» **TASK DETAILS**
Show every line of the rows below that contains the string "java", treating uppercase and lowercase letters as distinct.

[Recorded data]
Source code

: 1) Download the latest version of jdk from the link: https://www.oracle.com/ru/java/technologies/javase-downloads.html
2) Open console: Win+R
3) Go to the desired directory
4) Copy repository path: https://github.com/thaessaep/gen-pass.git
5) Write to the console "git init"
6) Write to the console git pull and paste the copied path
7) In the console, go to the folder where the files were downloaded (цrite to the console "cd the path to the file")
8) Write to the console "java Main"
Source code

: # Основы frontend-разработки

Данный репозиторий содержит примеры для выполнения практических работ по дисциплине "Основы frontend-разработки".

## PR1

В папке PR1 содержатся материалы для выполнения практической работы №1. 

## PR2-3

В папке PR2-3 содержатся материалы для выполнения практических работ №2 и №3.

» **ANSWER SPACE**
: 1) Download the latest version of jdk from the link: https://www.oracle.com/ru/java/technologies/javase-downloads.html
8) Write to the console "java Main"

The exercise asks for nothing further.